Mengapa saya memilih magang di KPP Pratama Lahat? Mengapa bukan KPP Pratama Baturaja saja yang kotanya sudah sangat saya hapal? Alasan tentu saja ada, buka sekadar iseng. Di kota yang tak begitu jauh dari pusat perkebunan teh di Pagar Alam ini, kakak pertama saya tinggal bersama istri dan dua orang keponakan saya yang sangat jarang saya temui. Selain alasan penghematan agar tak perlu tambahan biaya kos, saya ingin memiliki momen kebersamaan yang cukup lama dengan kakak saya yang terpaut delapan belas tahun usianya dari saya ini.

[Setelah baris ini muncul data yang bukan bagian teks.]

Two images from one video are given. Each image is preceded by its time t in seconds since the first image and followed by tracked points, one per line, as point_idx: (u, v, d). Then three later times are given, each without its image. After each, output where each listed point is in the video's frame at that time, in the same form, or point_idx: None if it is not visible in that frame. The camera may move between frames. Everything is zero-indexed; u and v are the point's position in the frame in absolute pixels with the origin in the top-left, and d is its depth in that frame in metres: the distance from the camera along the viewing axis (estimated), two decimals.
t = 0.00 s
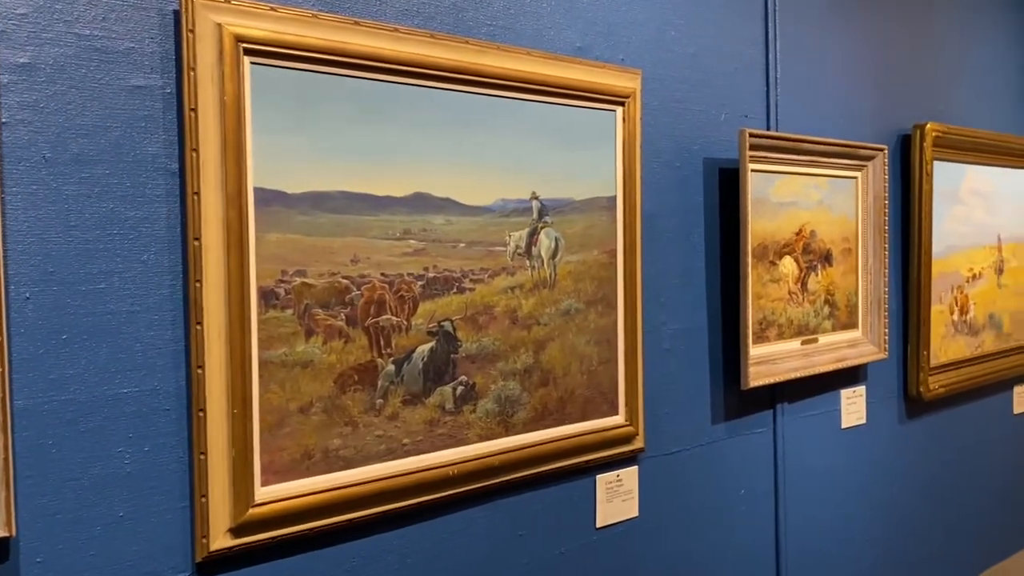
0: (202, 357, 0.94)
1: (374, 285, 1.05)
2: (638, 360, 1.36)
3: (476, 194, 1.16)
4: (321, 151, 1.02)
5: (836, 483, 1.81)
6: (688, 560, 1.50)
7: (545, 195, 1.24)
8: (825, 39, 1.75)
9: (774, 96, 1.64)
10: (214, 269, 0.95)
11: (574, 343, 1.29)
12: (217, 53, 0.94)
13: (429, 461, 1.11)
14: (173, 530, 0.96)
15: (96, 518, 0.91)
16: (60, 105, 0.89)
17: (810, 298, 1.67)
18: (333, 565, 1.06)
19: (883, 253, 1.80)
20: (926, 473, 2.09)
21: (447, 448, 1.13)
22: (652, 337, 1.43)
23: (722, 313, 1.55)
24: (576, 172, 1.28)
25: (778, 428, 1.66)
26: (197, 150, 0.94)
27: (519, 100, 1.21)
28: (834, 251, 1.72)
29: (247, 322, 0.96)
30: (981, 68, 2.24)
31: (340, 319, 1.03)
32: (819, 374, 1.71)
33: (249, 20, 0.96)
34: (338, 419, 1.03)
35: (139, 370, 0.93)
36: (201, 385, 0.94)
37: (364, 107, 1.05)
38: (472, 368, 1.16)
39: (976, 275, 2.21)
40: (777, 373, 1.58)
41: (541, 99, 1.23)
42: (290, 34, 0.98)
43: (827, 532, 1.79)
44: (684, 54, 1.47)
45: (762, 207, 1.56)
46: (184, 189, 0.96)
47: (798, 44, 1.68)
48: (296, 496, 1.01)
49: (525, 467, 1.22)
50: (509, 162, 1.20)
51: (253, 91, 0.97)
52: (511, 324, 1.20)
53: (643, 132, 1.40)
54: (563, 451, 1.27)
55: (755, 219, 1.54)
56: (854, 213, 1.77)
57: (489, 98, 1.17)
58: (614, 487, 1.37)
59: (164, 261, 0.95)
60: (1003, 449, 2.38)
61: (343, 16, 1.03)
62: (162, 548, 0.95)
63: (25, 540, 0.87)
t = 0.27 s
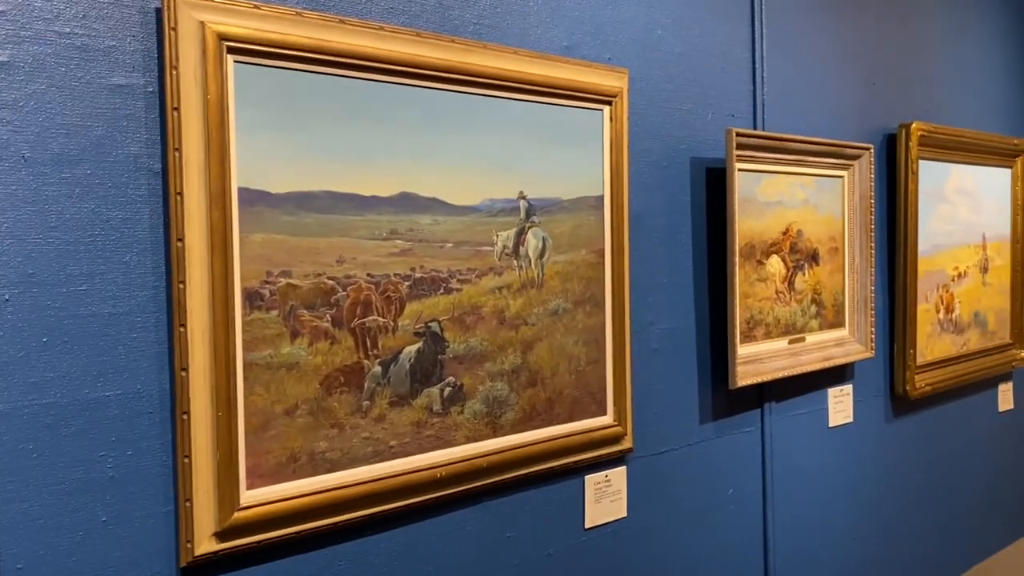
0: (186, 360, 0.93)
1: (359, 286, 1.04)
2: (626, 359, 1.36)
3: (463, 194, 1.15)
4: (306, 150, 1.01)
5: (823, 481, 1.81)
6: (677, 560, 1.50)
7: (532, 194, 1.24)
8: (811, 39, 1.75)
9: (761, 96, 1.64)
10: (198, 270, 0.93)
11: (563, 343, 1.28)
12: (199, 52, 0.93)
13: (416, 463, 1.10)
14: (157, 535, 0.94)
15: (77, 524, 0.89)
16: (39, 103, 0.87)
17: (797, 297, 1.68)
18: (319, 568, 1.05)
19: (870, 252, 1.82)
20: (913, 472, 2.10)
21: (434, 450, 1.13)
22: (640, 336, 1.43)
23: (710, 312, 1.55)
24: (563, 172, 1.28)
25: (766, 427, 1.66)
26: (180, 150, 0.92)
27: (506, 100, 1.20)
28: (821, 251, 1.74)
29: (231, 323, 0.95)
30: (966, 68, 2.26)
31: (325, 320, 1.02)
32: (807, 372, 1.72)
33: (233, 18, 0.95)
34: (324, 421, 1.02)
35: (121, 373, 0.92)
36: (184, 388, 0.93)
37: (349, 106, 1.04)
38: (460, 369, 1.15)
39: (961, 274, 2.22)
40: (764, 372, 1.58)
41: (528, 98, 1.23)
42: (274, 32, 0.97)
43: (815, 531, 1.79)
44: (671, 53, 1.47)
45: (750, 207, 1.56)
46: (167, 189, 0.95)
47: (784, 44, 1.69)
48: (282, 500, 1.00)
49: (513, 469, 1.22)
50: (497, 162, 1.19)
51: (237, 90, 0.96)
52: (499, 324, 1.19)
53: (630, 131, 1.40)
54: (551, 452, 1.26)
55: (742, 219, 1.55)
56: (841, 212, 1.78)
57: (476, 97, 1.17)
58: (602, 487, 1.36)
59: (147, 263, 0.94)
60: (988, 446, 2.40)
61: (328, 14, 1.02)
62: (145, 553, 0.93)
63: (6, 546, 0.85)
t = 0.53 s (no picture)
0: (167, 361, 0.91)
1: (345, 286, 1.03)
2: (615, 358, 1.36)
3: (450, 192, 1.14)
4: (290, 149, 1.00)
5: (811, 479, 1.81)
6: (665, 559, 1.49)
7: (520, 192, 1.23)
8: (798, 37, 1.76)
9: (749, 94, 1.64)
10: (180, 269, 0.92)
11: (551, 342, 1.27)
12: (181, 48, 0.91)
13: (403, 464, 1.09)
14: (139, 539, 0.92)
15: (57, 528, 0.88)
16: (16, 100, 0.86)
17: (784, 296, 1.69)
18: (305, 571, 1.03)
19: (857, 250, 1.83)
20: (900, 469, 2.10)
21: (421, 451, 1.11)
22: (628, 336, 1.43)
23: (699, 311, 1.55)
24: (551, 170, 1.27)
25: (754, 426, 1.67)
26: (161, 147, 0.91)
27: (494, 97, 1.19)
28: (808, 248, 1.75)
29: (214, 324, 0.94)
30: (952, 67, 2.27)
31: (310, 320, 1.00)
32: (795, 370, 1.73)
33: (215, 14, 0.93)
34: (309, 423, 1.01)
35: (102, 375, 0.90)
36: (166, 389, 0.91)
37: (334, 104, 1.03)
38: (447, 369, 1.14)
39: (948, 272, 2.23)
40: (752, 371, 1.59)
41: (515, 95, 1.22)
42: (257, 28, 0.96)
43: (803, 529, 1.79)
44: (658, 51, 1.47)
45: (738, 205, 1.57)
46: (149, 187, 0.93)
47: (772, 42, 1.69)
48: (266, 502, 0.98)
49: (500, 469, 1.21)
50: (484, 160, 1.18)
51: (219, 87, 0.95)
52: (486, 324, 1.18)
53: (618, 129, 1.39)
54: (540, 452, 1.25)
55: (731, 217, 1.56)
56: (828, 210, 1.79)
57: (463, 94, 1.15)
58: (591, 487, 1.35)
59: (128, 262, 0.92)
60: (975, 443, 2.41)
61: (312, 10, 1.01)
62: (127, 558, 0.91)
63: None
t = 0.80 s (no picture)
0: (147, 361, 0.90)
1: (329, 285, 1.02)
2: (603, 358, 1.35)
3: (436, 190, 1.12)
4: (272, 146, 0.98)
5: (800, 478, 1.81)
6: (654, 559, 1.48)
7: (506, 190, 1.21)
8: (786, 36, 1.76)
9: (737, 92, 1.64)
10: (160, 268, 0.90)
11: (538, 342, 1.26)
12: (161, 43, 0.89)
13: (388, 466, 1.08)
14: (119, 542, 0.90)
15: (34, 532, 0.85)
16: None
17: (773, 294, 1.69)
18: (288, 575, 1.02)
19: (845, 248, 1.84)
20: (889, 468, 2.10)
21: (407, 452, 1.10)
22: (616, 335, 1.42)
23: (687, 310, 1.55)
24: (538, 168, 1.26)
25: (743, 425, 1.66)
26: (141, 144, 0.89)
27: (481, 94, 1.18)
28: (797, 247, 1.75)
29: (195, 324, 0.92)
30: (940, 65, 2.27)
31: (294, 319, 0.99)
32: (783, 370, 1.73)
33: (195, 9, 0.91)
34: (293, 424, 1.00)
35: (80, 376, 0.88)
36: (146, 391, 0.90)
37: (318, 101, 1.02)
38: (433, 369, 1.12)
39: (936, 270, 2.23)
40: (741, 370, 1.59)
41: (502, 93, 1.20)
42: (239, 23, 0.94)
43: (792, 528, 1.79)
44: (647, 48, 1.46)
45: (726, 203, 1.57)
46: (128, 185, 0.91)
47: (760, 40, 1.69)
48: (250, 505, 0.96)
49: (488, 470, 1.20)
50: (470, 157, 1.17)
51: (200, 83, 0.93)
52: (473, 323, 1.17)
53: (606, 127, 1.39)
54: (527, 452, 1.24)
55: (719, 215, 1.56)
56: (817, 209, 1.79)
57: (449, 92, 1.14)
58: (579, 487, 1.35)
59: (107, 261, 0.90)
60: (963, 441, 2.42)
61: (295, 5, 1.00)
62: (106, 563, 0.89)
63: None
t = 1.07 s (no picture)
0: (122, 364, 0.88)
1: (308, 286, 1.00)
2: (589, 359, 1.34)
3: (419, 190, 1.11)
4: (250, 145, 0.96)
5: (787, 478, 1.81)
6: (641, 561, 1.48)
7: (491, 190, 1.20)
8: (774, 35, 1.75)
9: (724, 92, 1.64)
10: (135, 269, 0.88)
11: (523, 343, 1.25)
12: (136, 41, 0.88)
13: (370, 469, 1.07)
14: (93, 549, 0.88)
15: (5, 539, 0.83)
16: None
17: (760, 295, 1.69)
18: None
19: (833, 248, 1.83)
20: (877, 469, 2.10)
21: (389, 455, 1.09)
22: (603, 336, 1.41)
23: (674, 310, 1.54)
24: (523, 168, 1.24)
25: (730, 426, 1.66)
26: (115, 143, 0.87)
27: (465, 93, 1.17)
28: (784, 247, 1.74)
29: (172, 326, 0.90)
30: (928, 65, 2.27)
31: (273, 321, 0.97)
32: (770, 370, 1.73)
33: (171, 5, 0.90)
34: (272, 427, 0.98)
35: (53, 380, 0.86)
36: (121, 395, 0.88)
37: (297, 99, 1.00)
38: (416, 371, 1.11)
39: (924, 270, 2.23)
40: (728, 371, 1.58)
41: (486, 92, 1.19)
42: (215, 20, 0.92)
43: (779, 529, 1.78)
44: (633, 47, 1.46)
45: (713, 204, 1.57)
46: (102, 185, 0.89)
47: (748, 39, 1.69)
48: (228, 510, 0.95)
49: (471, 473, 1.18)
50: (454, 156, 1.15)
51: (176, 81, 0.91)
52: (457, 325, 1.16)
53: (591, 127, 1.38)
54: (512, 455, 1.23)
55: (705, 216, 1.56)
56: (804, 209, 1.79)
57: (431, 91, 1.13)
58: (565, 490, 1.34)
59: (81, 263, 0.88)
60: (951, 441, 2.42)
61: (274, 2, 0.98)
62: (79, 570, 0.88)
63: None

Sejak saya lahir, sudah berjauhan dengan anak tertua dari umak dan ubak kami ini.

Hari pertama, 5 Maret 2012, sempat salah alamat ke Gedung KPKNL Lahat yang belakangan saya ketahui statusnya pinjaman dari gedung asrama KPP Pratama Lahat. Kakak saya segera memutar arah, mengantarkan saya ke kantor yang benar di Jalan Akasia Kapling Bandar Jaya. Tak salah lagi, tulisannya terpampang dengan jelas di bagian muka kantor.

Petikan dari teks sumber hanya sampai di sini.